Senza vergogna e senza precedenti
Renzi a servizio della Ferrari
Il nuovo duce e il capofila dei manager italiani si scambiano sperticati elogi

“Grazie a Marchionne, che con la quotazione della Ferrari ha inviato un bellissimo messaggio all'Italia”. “Grazie al premier Renzi per aver trovato il tempo di venire qui nonostante un'agenda fitta di impegni”: si sprecavano i ringraziamenti reciproci e gli elogi sperticati, il 4 gennaio davanti alla Borsa di Milano, tra il nuovo duce Renzi e il capofila dei manager italiani Marchionne, convenuti insieme ai vertici della Fca (ex Fiat), a battezzare il debutto della Ferrari in Piazza Affari.
La Ferrari è un mito nel mondo? E io me lo intesto, si è detto Renzi, sempre abilissimo a sponsorizzare qualsiasi evento gli torni mediaticamente vantaggioso, che si tratti di eventi sportivi, di spettacolo o altro. Magari creandoseli egli stesso mettendo la firma finale a lavori decisi da altri e da anni, come ha fatto con l'Expo e, solo pochi giorni prima, con l'inaugurazione della variante di valico e i restauri di Pompei. Con lo stesso opportunismo furbastro con cui si eclissa nel pieno di vicende mediaticamente negative e “gufesche”, come lo scandalo della Banca Etruria. Anche la cerimonia dell'esordio in Borsa della Ferrari si prestava quindi alla perfezione per metterci sopra il cappello, e anche per rinsaldare i suoi legami ferro con Marchionne, intestandosi anzi il merito, a dimostrazione di ciò, di essere stato lui stesso a chiedere all'amministratore delegato di Fca di quotare la Ferrari anche in Italia, quando a ottobre la casa di Maranello fu fatta debuttare alla Borsa di New York.
Un favore che Marchionne gli ha fatto volentieri e che non gli costa nulla, visto che tanto la sede legale della Ferrari è in Olanda e le sue azioni ben piantate a Wall Street, mentre Milano è solo una piazza secondaria, più di rappresentanza che altro. Del resto Renzi l'aveva già detto, con la solita aria di sufficienza, in occasione del trasferimento della sede legale di Fca nel Regno Unito e del suo centro direzionale negli Stati Uniti, mentre paga le tasse in Olanda: “Per me non è importante dove si trova il quartiere generale finanziario e delle attività.

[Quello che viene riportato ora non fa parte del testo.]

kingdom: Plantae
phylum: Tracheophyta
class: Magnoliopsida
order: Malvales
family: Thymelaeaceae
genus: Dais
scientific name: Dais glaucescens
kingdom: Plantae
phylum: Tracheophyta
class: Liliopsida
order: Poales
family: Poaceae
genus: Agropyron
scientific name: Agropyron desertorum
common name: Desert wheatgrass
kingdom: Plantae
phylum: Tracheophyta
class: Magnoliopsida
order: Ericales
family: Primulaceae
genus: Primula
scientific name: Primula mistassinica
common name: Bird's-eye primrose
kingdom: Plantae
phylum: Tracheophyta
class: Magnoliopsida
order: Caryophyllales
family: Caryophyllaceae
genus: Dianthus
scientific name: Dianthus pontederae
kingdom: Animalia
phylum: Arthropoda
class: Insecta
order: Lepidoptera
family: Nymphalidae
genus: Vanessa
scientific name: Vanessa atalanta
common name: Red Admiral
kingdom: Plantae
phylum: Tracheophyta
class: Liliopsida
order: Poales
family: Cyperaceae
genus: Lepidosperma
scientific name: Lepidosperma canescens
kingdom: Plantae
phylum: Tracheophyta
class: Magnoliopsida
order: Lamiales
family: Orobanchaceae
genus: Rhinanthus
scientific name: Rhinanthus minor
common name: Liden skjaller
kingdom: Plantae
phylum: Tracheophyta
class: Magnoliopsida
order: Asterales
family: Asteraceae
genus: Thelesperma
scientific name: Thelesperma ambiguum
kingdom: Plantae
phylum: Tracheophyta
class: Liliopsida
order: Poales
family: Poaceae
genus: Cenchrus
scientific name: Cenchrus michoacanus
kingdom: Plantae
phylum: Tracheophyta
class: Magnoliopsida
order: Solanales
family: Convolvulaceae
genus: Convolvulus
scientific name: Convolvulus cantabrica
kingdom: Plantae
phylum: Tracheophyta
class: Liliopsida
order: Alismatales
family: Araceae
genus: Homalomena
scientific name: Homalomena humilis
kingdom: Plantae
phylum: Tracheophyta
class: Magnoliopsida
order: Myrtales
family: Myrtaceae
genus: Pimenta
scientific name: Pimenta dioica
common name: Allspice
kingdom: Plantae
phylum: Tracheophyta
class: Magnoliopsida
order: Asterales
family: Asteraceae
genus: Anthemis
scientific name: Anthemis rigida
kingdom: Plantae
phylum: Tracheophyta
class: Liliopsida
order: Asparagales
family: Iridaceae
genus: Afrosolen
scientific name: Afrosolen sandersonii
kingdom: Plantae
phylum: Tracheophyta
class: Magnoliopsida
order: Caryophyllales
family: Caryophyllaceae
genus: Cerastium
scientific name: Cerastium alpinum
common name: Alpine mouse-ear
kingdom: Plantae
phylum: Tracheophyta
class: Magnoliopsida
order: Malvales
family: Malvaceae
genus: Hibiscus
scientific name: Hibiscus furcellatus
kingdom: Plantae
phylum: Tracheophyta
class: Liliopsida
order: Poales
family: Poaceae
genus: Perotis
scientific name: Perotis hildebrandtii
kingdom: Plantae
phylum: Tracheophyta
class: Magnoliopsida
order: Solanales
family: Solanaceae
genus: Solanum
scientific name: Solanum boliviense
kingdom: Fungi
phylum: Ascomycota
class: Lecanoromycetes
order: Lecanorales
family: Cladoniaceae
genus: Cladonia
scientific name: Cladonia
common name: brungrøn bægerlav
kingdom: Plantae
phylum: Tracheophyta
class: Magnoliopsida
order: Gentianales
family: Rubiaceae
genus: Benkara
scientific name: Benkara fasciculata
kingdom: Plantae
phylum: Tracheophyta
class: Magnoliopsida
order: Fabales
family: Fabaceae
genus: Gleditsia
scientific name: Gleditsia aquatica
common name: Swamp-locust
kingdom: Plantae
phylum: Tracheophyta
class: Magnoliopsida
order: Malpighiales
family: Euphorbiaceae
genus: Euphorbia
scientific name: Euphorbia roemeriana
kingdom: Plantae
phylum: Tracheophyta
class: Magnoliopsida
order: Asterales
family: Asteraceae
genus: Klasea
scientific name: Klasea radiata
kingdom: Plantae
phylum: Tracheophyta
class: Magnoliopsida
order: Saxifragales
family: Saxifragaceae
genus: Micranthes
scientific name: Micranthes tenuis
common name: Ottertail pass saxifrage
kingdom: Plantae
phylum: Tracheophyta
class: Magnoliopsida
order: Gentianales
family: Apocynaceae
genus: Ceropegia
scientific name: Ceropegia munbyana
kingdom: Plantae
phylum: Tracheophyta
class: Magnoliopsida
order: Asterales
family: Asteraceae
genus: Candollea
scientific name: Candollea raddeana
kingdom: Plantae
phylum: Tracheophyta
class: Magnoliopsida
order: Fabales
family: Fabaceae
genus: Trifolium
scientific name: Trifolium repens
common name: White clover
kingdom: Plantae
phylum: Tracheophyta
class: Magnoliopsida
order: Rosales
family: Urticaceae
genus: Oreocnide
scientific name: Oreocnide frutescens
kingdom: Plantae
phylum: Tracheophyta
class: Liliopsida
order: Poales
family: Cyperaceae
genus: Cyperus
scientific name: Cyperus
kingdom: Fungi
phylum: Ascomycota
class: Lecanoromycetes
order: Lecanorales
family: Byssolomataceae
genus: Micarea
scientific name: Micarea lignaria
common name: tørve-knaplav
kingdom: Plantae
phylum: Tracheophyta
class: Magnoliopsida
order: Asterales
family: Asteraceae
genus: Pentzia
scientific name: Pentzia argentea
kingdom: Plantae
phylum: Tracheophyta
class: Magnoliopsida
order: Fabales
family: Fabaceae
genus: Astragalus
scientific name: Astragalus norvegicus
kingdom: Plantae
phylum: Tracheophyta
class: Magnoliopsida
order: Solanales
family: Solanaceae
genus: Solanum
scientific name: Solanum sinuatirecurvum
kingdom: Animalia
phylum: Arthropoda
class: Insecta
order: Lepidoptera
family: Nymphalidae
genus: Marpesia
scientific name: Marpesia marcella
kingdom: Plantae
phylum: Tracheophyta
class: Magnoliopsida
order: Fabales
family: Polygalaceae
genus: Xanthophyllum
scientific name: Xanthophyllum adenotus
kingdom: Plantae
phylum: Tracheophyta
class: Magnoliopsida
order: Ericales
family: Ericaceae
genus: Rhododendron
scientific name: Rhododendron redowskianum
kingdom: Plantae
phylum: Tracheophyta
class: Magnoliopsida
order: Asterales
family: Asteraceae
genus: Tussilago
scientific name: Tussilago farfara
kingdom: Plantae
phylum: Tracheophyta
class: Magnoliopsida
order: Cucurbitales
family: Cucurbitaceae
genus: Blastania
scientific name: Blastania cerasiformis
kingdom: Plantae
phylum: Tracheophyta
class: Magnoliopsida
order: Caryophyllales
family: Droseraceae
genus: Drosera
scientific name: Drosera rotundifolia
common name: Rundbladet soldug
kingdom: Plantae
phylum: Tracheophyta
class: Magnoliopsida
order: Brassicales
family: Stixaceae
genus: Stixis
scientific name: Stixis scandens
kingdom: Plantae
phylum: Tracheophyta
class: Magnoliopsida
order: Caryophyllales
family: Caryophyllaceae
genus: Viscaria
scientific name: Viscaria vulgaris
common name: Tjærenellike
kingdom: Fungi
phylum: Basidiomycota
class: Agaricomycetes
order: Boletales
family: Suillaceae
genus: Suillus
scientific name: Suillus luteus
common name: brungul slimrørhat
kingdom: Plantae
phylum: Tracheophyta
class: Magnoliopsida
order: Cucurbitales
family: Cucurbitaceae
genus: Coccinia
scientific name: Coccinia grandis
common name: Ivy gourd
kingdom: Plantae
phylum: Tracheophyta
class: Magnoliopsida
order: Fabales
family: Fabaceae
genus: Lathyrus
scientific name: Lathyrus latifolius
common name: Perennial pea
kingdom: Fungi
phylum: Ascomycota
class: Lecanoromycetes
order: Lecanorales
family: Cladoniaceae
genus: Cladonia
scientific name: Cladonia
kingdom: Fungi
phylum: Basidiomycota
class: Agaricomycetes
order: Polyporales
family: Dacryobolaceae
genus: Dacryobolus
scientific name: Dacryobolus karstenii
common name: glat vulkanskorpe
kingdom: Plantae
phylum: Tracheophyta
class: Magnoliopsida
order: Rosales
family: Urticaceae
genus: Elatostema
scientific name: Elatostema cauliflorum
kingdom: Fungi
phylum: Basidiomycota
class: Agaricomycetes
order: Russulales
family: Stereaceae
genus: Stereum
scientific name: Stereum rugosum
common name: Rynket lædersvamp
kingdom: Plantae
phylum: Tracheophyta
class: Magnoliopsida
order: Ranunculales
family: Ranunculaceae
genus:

Per me la cosa importante è mantenere il made in Italy. Non è importante se a Wall Street o a Amsterdam. Quello che è assolutamente importante è l’aumento dei posti di lavoro in Italia”. Che poi si tratti di posti di lavoro a scadenza come le mozzarelle e senza garanzie sindacali, mascherati da posti a tempo indeterminato ma pagati dalla collettività attraverso gli sgravi fiscali del Jobs Act di cui anche Marchionne si è valso a man bassa, questo Renzi si è guardato bene dal dirlo.
Basti pensare che Renzi non si è nemmeno degnato di intervenire alle quotazioni in Borsa di due tra le più importanti società pubbliche da lui stesso messe recentemente sul mercato, Fincantieri e Poste Italiane, mentre ha voluto presenziare a tutti i costi alla festa di Marchionne, che si è portato la Fiat oltreoceano, per capire di che pasta è fatto il nuovo duce di Palazzo Chigi
D'altra parte Marchionne – che avesse già deciso autonomamente o no la quotazione di Ferrari a Piazza Affari - doveva pur ringraziarlo, per il Jobs Act e i molti altri servigi ricevuti dal suo amico premier, che difatti non ha mancato da parte sua di vantarsene, snocciolandoli uno dietro l'altro dal podio: “L'agenda politica del 2015 – ha detto infatti il neoduce con sussiego – era fatta di articolo 18, di legge di Stabilità, di riforma costituzionale, di abbassamento dell'Irap sul costo del lavoro, dell'Imu, della Tasi, tutte questioni che non riguardano più la politica perché sono state affrontate. La politica deve fare molto anche nel 2016, ma con la consapevolezza che l’Italia c’è e non deve aver paura del mondo. Questo è il messaggio che ci deve dare la quotazione Ferrari”.
Musica per le orecchie del capofila dei manager liberisti, antioperai e antisindacali italiani, che riconoscendo nel nuovo duce il realizzatore politico instancabile e indefesso della sua dottrina economica e sindacale di stampo mussoliniano, si è unito all'ovazione della platea intonando un sonoro “grazie a Renzi per quello che sta facendo per l'Italia”! Un idillio, quello tra il servo e il padrone Piazza Affari, senza vergogna e senza precedenti, se non forse quello tra Mussolini, Valletta e Agnelli durante le visite del duce del fascismo alla Fiat.